There are several experimental considerations worthy of discussion. For example, as described within Methods, aside from instructions to abstain from high nitrate foodstuffs prior to glucose tolerance assessment, no attempt was made to control, record, or reproduce eating behavior. While it is possible that this lack of control may have somehow biased our data and influenced our final interpretation, we feel that this is unlikely on account of the following: (1) the order of oral glucose tolerance tests with/without mouthwash was randomized and (2) there is no reason to suspect that nonobese subjects would change their eating behavior midway through the study in a manner that was different to how the obese subjects might change their behavior.

In the context of an exploratory study, we believe our data are sufficiently provocative to provide impetus for further investigation. The rigor of subsequent studies could be improved through a variety of modifications, including the addition of quantification of NO, circulating concentrations of nitrate and nitrite, and nitrate reductase activity of commensal bacteria. Inclusion of these measurements would confirm the influence of antibacterial mouthwash on the inhibition of nitrite and NO production from nitrate. Further, insight into basal differences between obese and nonobese adults pertaining to NO bioavailability and concentrations of nitrate and nitrite would also be provided. An additional consideration is the use of nitrate-free BJ, as previously described [40]. This would alleviate the need for the complicated mouthwash procedure utilized in the current study and also make the additional studies of sweetened water with and without mouthwash redundant. In the current study, the estimated nitrate content of the 500 mL of BJ was 17 mmol.

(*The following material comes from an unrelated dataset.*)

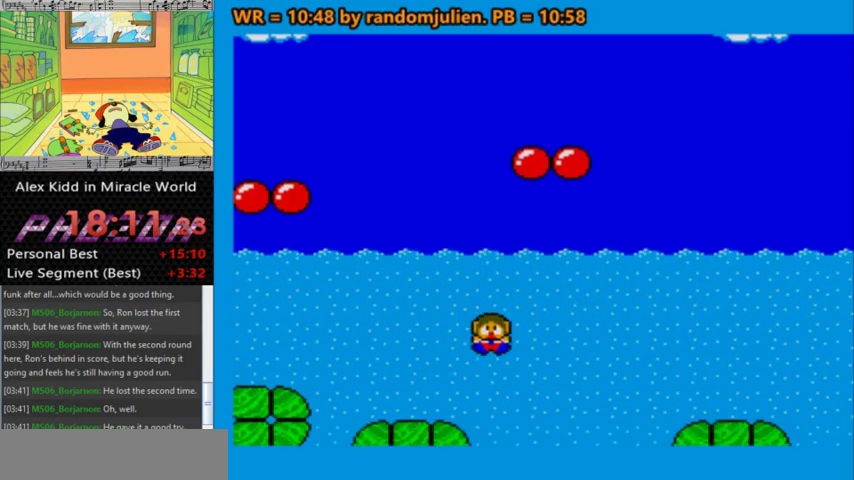
{"keys": [], "events": [[33, "left", "up"]]}
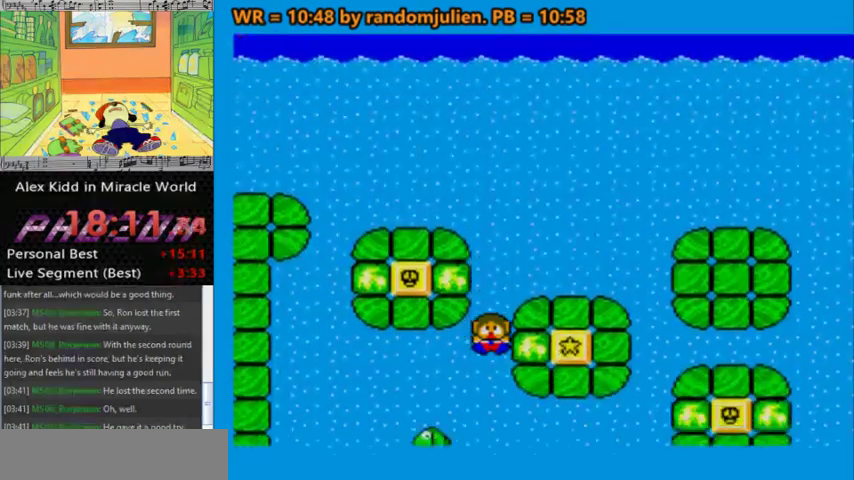
{"keys": [], "events": []}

Relative to previous studies, this represents a large volume of BJ and a high nitrate load and may account for some of the reported differences pertinent to glucose control [1822]. It might be of value for follow-up studies to explore the potential of a dose-response relationship and begin to identify an optimum nitrate dose. Further, as an alternative to BJ, nitrate-rich fruits and vegetables (e.g., spinach and celery) could also be studied. Finally, from a public health perspective, we infer that obese adults at risk of developing insulin resistance may benefit from ingestion of healthy nitrate-rich foods during meals. In the current study BJ was coingested with glucose only. To support/refute our inference, follow-up studies could examine the influence of BJ coingestion with an actual, mixed-substrate meal.

5. Conclusions

In summary, we are the first to demonstrate that the metabolic response to beet juice combined with glucose is more favorable in obese adults when nitrate reductase activity is not inhibited. The inference is that beet juice ingestion augmented NO bioavailability and promoted insulin sensitivity. The implication for public health is postprandial glucose control in obese adults may be improved if dietary nitrate(s) are included as part of their meal.


Preliminary data from the study described in the current manuscript were presented in a free communication at the 14th International Sport Sciences Congress, Antalya, Turkey, in November 2016; an abstract of the study was published to support this presentation.

Competing Interests

The authors declare that there is no conflict of interests regarding the publication of this paper.